** Start Dataset **

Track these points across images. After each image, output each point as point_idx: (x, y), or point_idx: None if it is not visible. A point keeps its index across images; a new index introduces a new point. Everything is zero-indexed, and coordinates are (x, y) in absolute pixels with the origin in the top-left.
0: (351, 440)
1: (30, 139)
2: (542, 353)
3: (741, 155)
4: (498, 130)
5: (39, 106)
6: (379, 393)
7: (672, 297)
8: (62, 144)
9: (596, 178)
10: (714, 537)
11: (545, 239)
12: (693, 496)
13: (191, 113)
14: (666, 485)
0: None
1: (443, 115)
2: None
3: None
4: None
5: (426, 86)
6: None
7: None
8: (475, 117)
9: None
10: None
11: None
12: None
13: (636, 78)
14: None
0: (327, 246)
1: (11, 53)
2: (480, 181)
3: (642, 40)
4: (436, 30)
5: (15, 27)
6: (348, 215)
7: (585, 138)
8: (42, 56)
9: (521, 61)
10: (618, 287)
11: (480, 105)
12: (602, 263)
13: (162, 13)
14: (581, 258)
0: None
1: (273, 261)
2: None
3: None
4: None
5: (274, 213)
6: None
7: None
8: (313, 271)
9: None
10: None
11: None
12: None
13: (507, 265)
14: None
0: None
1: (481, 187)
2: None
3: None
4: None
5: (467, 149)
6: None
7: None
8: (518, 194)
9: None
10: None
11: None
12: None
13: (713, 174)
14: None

** End Dataset **

Reproduce the records verbatim, starting at their first line and stopping after the line that contains "10: (714, 537)". Include both of those lines.

## Task solution:
Track these points across images. After each image, output each point as point_idx: (x, y), or point_idx: None if it is not visible. A point keeps its index across images; a new index introduces a new point. Everything is zero-indexed, and coordinates are (x, y) in absolute pixels with the origin in the top-left.
0: (351, 440)
1: (30, 139)
2: (542, 353)
3: (741, 155)
4: (498, 130)
5: (39, 106)
6: (379, 393)
7: (672, 297)
8: (62, 144)
9: (596, 178)
10: (714, 537)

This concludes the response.